September 15.—The British brig Mystery, of St. Johns, N. B., was seized by the Surveyor of the port of New York, to-day, under suspicion of having run the blockade at Georgetown, S. C. Letters of instruction and the charter party, found on board, clearly show that there was a plan to land a cargo of ice at that rebel port, but the Consular certificate at Havana proves that the Mystery entered the latter port on the 7th of August, with the identical cargo of ice, and two days afterward cleared for Matanzas, where she received a cargo of sugar, and then sailed for the North, coming into the port of New York.—N. Y. Times, September 17.

—The Second regiment, of Kansas Volunteers, arrived at Leavenworth, from Holla, Mo. —Ohio Statesman, September 21.

—Col. F. P. Blair, Jr., was ordered by the Provost-marshal, at St. Louis, Mo., to report himself under arrest on the general charge of using disrespectful language when alluding to superior officers.—Louisville Journal, Sept. 17.

—About three o’clock this afternoon a force of five hundred rebels attacked a portion of the troops under Col. Geary, stationed about three miles above Harper’s Ferry, on the Potomac. Col. Geary commanded in person, and the fight lasted about three hours. The enemy were driven from every house and breastwork, and no less than seventy-five of them are reported, as killed and wounded. The National loss is one killed and a few slightly wounded. The troops behaved like veterans. Companies B, D, and I, of the Twenty-eighth Pennsylvania regiment, and two companies of the Thirteenth Massachusetts, were engaged in the conflict. During the fight a rebel was seen taking aim at Col. Geary, when the colonel grasped a rifle from a soldier and shot him on the spot.—(Doc. 50.)

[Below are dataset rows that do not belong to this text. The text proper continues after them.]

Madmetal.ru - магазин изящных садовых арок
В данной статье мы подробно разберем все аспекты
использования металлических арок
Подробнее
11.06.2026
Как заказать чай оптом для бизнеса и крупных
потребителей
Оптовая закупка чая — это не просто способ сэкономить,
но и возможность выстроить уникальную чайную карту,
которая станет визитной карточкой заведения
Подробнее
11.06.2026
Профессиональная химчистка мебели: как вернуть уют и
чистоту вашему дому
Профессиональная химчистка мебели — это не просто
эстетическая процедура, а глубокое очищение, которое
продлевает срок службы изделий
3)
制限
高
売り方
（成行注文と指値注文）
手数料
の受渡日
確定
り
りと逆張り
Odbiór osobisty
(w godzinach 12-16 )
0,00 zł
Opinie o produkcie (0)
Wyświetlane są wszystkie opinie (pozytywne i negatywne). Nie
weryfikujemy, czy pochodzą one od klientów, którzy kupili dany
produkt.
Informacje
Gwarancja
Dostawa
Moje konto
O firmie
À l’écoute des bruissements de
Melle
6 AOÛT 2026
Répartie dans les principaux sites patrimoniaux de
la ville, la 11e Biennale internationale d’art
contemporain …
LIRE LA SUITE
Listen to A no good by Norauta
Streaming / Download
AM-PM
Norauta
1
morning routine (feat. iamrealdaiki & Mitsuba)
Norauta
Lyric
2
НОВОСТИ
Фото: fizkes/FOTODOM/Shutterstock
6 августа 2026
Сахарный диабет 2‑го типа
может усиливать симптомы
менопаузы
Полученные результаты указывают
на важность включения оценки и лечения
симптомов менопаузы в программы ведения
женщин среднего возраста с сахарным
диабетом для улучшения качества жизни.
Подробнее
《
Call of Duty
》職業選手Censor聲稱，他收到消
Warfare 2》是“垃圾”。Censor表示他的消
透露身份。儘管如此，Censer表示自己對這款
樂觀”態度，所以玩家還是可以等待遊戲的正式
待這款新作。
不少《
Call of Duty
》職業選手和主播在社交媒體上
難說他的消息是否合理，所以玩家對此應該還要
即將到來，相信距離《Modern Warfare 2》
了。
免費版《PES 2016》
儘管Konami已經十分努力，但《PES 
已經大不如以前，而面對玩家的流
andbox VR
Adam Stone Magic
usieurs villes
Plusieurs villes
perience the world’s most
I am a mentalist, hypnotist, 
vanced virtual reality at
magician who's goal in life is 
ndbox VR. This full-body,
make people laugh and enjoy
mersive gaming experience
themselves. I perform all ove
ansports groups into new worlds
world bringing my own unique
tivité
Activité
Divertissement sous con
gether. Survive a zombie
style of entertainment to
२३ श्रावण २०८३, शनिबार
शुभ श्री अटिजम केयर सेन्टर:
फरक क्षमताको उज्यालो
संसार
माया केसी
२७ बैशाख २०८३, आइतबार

—The Thirty-ninth Ohio, Colonel Groesbeck; Third Iowa, Lieutenant-Colonel Scott; Sixteenth Illinois, Colonel Smith, with a force of the Missouri State Militia and Iowa State troops, under Colonels Craynon and Edwards; three hundred regulars and irregular cavalry and six pieces of artillery, under Captain Madison, left St. Joseph and Chillicothe, Mo., in two columns for Lexington, to-day, on their way to reinforce Colonel Mulligan.—N. Y. Herald, September 20.

—This morning the Abbé McMaster, proprietor and editor of the Freeman’s Appeal, a peace organ of New York city, was arrested by the United States Marshal, Mr. Murray, and sent to Fort Lafayette, on a charge of treasonable matter contained in his paper.—N. Y. Herald, September 17.